▶ EXERCISE DIRECTIONS: Without the pictures, set down the records below word for word.

(Data records)
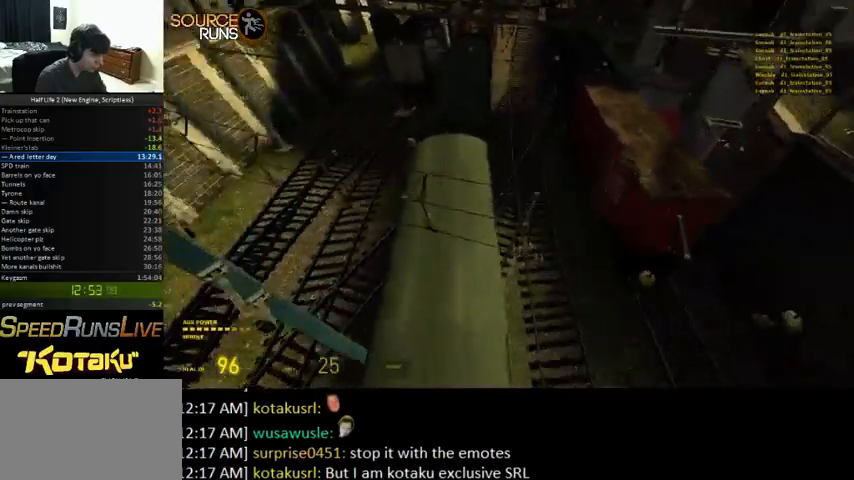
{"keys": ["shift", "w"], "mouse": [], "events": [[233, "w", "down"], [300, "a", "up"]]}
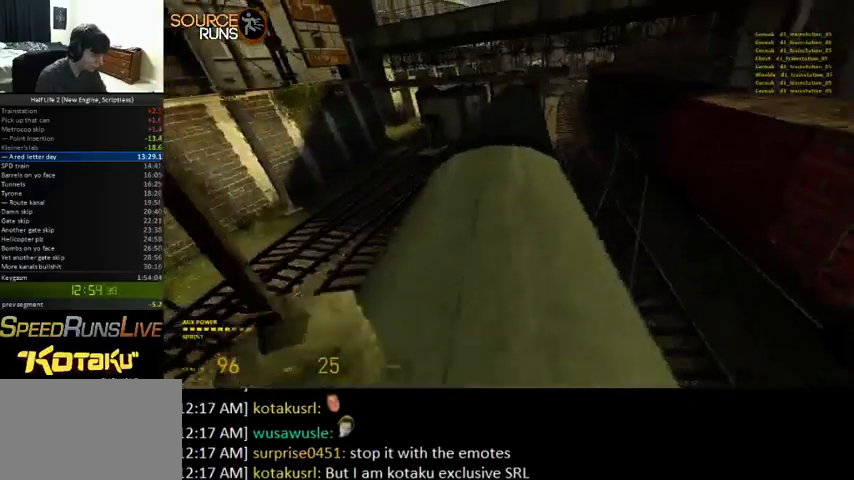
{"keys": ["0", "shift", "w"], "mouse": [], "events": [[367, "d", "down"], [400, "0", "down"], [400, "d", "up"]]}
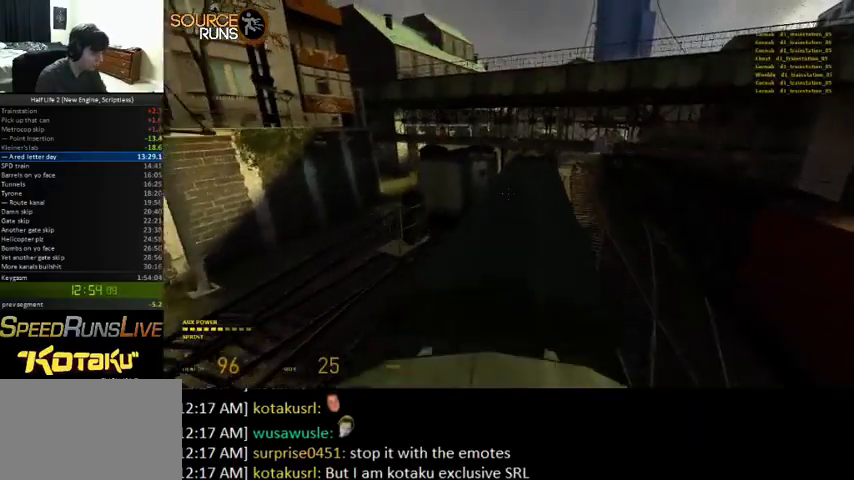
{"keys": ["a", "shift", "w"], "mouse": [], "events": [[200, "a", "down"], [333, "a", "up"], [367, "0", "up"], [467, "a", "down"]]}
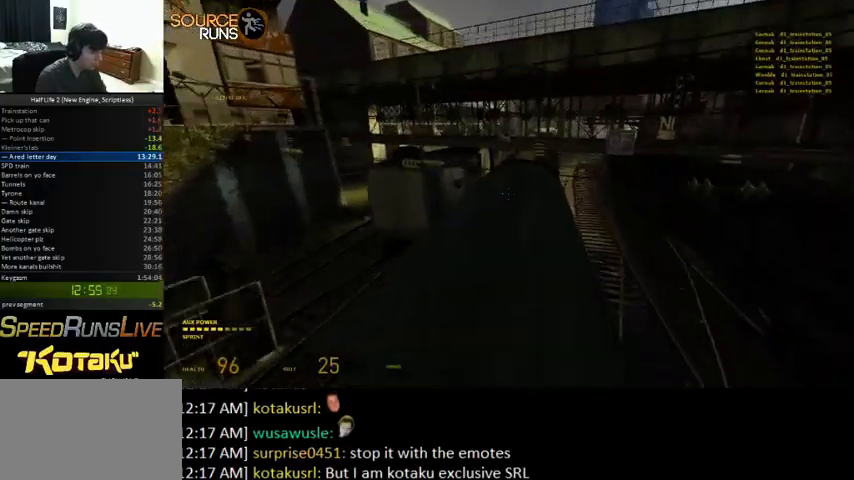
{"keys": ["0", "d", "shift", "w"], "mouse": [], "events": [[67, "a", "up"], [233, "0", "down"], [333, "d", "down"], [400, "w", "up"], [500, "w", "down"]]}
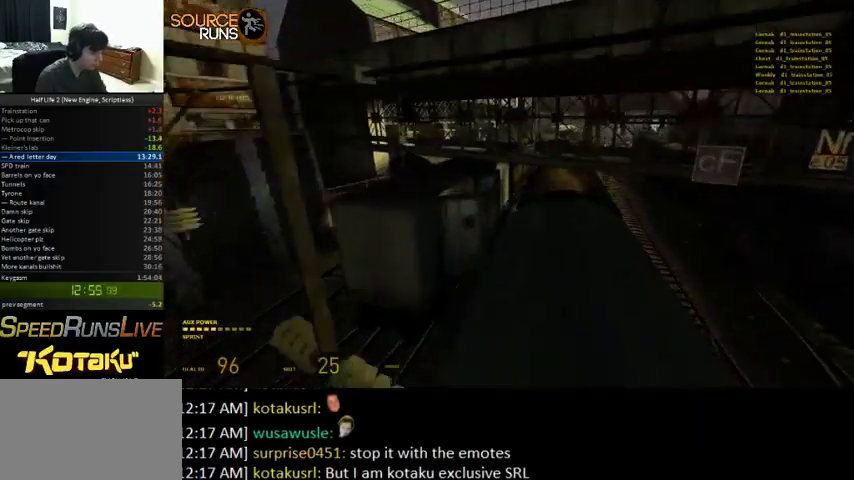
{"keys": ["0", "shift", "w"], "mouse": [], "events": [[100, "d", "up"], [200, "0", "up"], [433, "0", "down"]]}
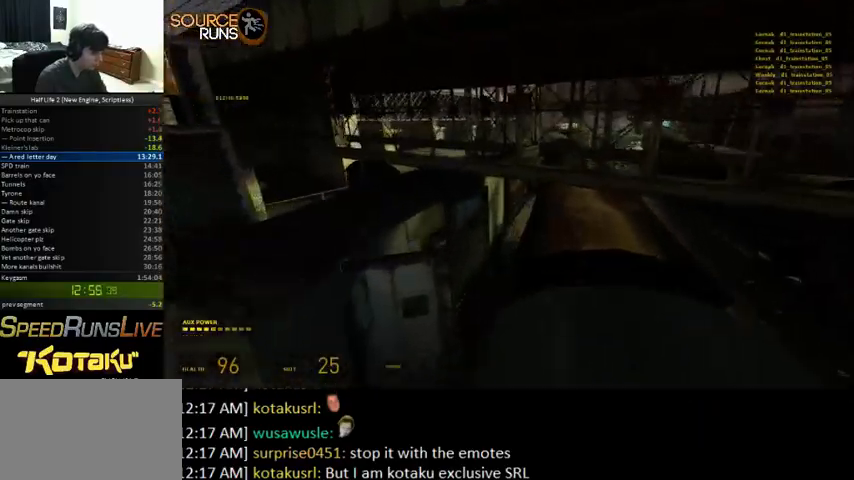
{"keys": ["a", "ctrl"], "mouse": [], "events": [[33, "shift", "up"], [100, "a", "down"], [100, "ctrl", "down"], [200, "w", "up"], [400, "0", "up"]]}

▶ EXERCISE RESULT:
{"keys": ["shift", "w"], "mouse": [], "events": [[233, "w", "down"], [300, "a", "up"]]}
{"keys": ["0", "shift", "w"], "mouse": [], "events": [[367, "d", "down"], [400, "0", "down"], [400, "d", "up"]]}
{"keys": ["a", "shift", "w"], "mouse": [], "events": [[200, "a", "down"], [333, "a", "up"], [367, "0", "up"], [467, "a", "down"]]}
{"keys": ["0", "d", "shift", "w"], "mouse": [], "events": [[67, "a", "up"], [233, "0", "down"], [333, "d", "down"], [400, "w", "up"], [500, "w", "down"]]}
{"keys": ["0", "shift", "w"], "mouse": [], "events": [[100, "d", "up"], [200, "0", "up"], [433, "0", "down"]]}
{"keys": ["a", "ctrl"], "mouse": [], "events": [[33, "shift", "up"], [100, "a", "down"], [100, "ctrl", "down"], [200, "w", "up"], [400, "0", "up"]]}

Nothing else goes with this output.